– Ну что же. Против главного – покинуть со мной Англию, быть помощницей в моих будущих трудах, ты не возражаешь. Ты практически уже взялась за ручки плуга, и ты их не выпустишь: такая переменчивость не в твоей натуре. А думать ты должна только об одном: как наилучшим образом выполнить начатую работу. Упрости свои сложные побуждения, чувства, мысли, желания, цели, подчини все соображения единому долгу, требующему, чтобы ты успешно, прилагая все силы, исполнила долг, возложенный на тебя твоим великим Владыкой.
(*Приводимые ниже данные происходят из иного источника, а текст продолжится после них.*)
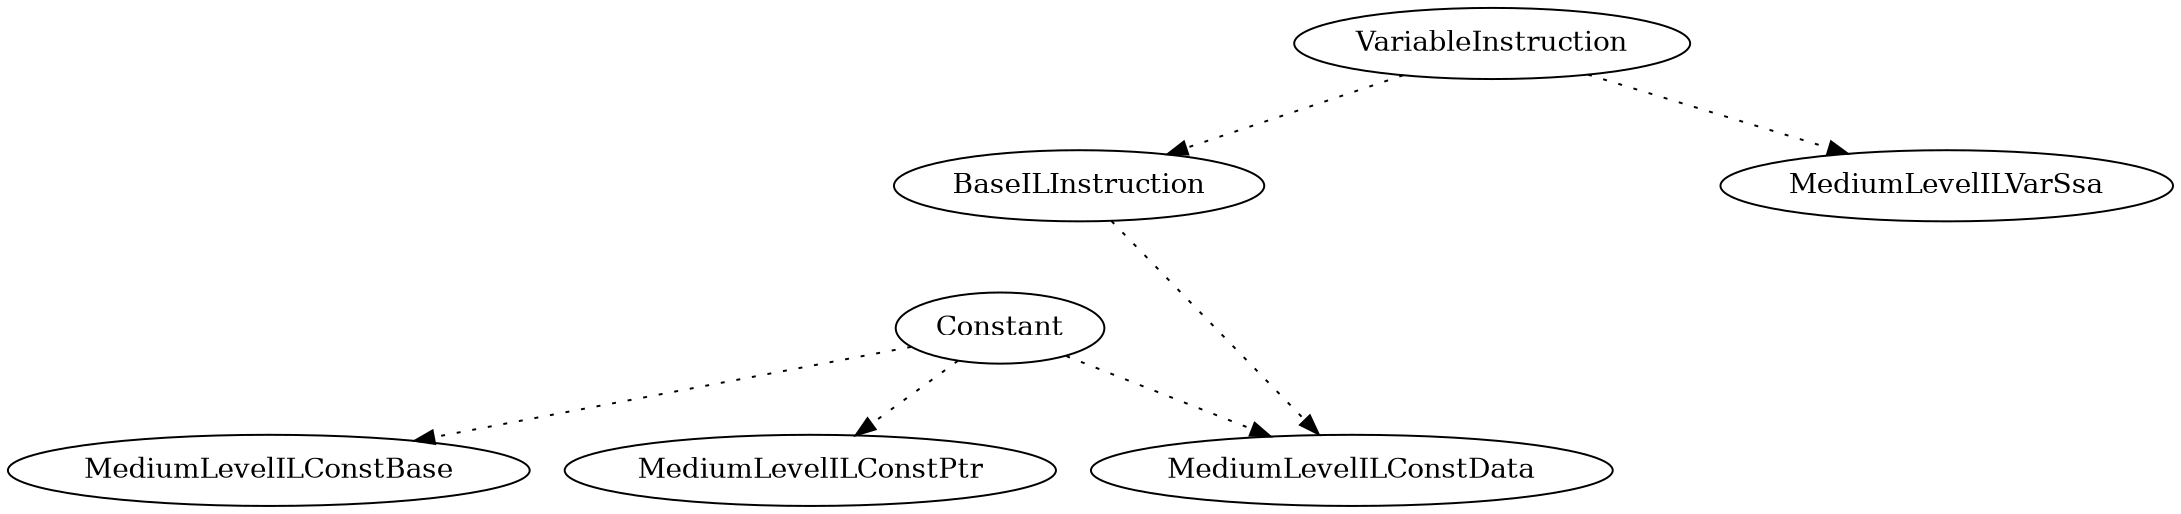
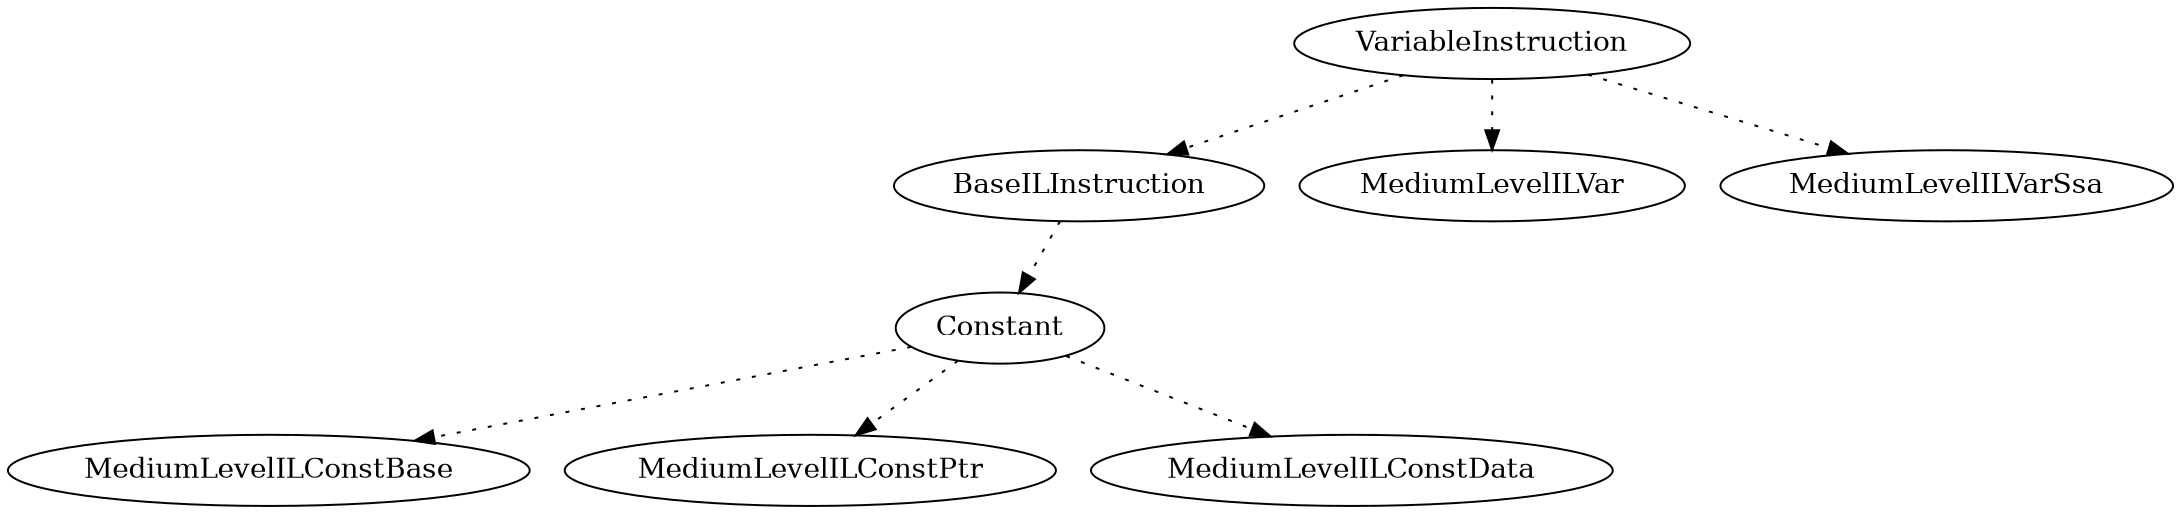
  digraph {
    edge [style=dotted]
    BaseILInstruction
    Constant
    VariableInstruction
+   MediumLevelILVar
    MediumLevelILVarSsa
    MediumLevelILConstBase
    MediumLevelILConstData
    MediumLevelILConstPtr
-   BaseILInstruction -> MediumLevelILConstData
+   BaseILInstruction -> Constant
    Constant -> MediumLevelILConstBase
    Constant -> MediumLevelILConstData
    Constant -> MediumLevelILConstPtr
    VariableInstruction -> BaseILInstruction
+   VariableInstruction -> MediumLevelILVar
    VariableInstruction -> MediumLevelILVarSsa
  }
Для этого тебе необходим сподвижник, и не брат – эти узы слишком непрочны, – но муж. Мне тоже сестра не нужна: сестру у меня могут в любую минуту отнять. Мне нужна жена, единственная помощница, на которую я могу полагаться всю жизнь, так как она останется безраздельно моей до смерти.
Слушая его, я дрожала. Я ощущала, как его воля пронизывает меня до мозга костей, как его влияние сковывает меня по рукам и ногам.
– Поищи ее в ком-нибудь другом, Сент-Джон, поищи ту, что создана для тебя.
– Создана для моей цели, хочешь ты сказать, создана для моего призвания. Вновь я повторяю, что предлагаю тебе брак не с ничтожным индивидом, всего лишь человеком с мелкими суетными эгоистическими желаниями, но с миссионером.
– Я отдам миссионеру все мои силы, ему требуются только они! Но себя – нет. Это значит лишь добавить шелухи и мякины к зерну. Ему они не нужны, и я оставлю их себе.
– Этого ты не можешь, не должна! Ты полагаешь, Богу достаточно лишь половины? И он примет жертву с изъянами? Я солдат Бога и призываю тебя под его знамя. И не могу принять от Его имени неполную клятву. Ты должна предаться Ему всецело.
– О! Я отдам свое сердце Богу, – сказала я. – Ведь тебе оно не нужно.
Не поклянусь, читатель, что в тоне, каким я произнесла эту фразу, и в чувстве, ее подсказавшем, совсем не было сарказма. До этой минуты я питала к Сент-Джону немой страх, так как не понимала его. Он вызывал у меня благоговейный трепет, так как держал меня в постоянном недоумении. И поэтому я не могла решить, сколько в нем было от святого, а сколько от простого смертного. Однако в течение этой беседы мне многое открылось, его характер обнажился перед моими глазами. Я увидела его недостатки, я постигла их суть. Я поняла, что на поросшем вереском бугорке я сижу у ног человека, столь же несовершенного, как я сама, какой бы совершенной ни была его красота. Покров спал с его черствости и деспотизма. Обнаружив в нем эти качества, я почувствовала, насколько он далек от идеала, и обрела смелость. Я разговаривала с равным мне, с тем, с кем могу спорить, кому, если сочту, что так лучше, могу противостоять.
Он хранил молчание, и вскоре я осмелилась поднять глаза на его лицо. Устремленные на меня глаза выражали суровое изумление и недоуменный вопрос. «Она позволяет себе быть саркастичной? – казалось, говорили они. – Саркастичной со мной?! Что это значит?»
– Не станем забывать, что речь идет о святом деле, – сказал он затем. – Говорить и думать о нем без почтения граничит с кощунством. Уповаю, Джейн, ты искренна, когда говоришь, что отдашь свое сердце Богу. Ничего иного мне и не надо. Стоит тебе отвратить свое сердце от человеков и отдать его своему Творцу, как твоей главной радостью, сосредоточением всех твоих усилий станет утверждение Его духовного царствия на земле. И ты будешь готова тотчас исполнить все, что способствует этой цели. Ты убедишься, сколь увеличит твои и мои усилия наше физическое и духовное единение в браке, единственном союзе, который придает характер постоянства судьбам и предназначениям людей. И, презрев мелочные причуды, ничтожные помехи и тонкости чувств, все сомнения по поводу степени, рода, силы или нежности того, что является не более чем капризом личных склонностей, ты не медля поспешишь вступить в этот союз.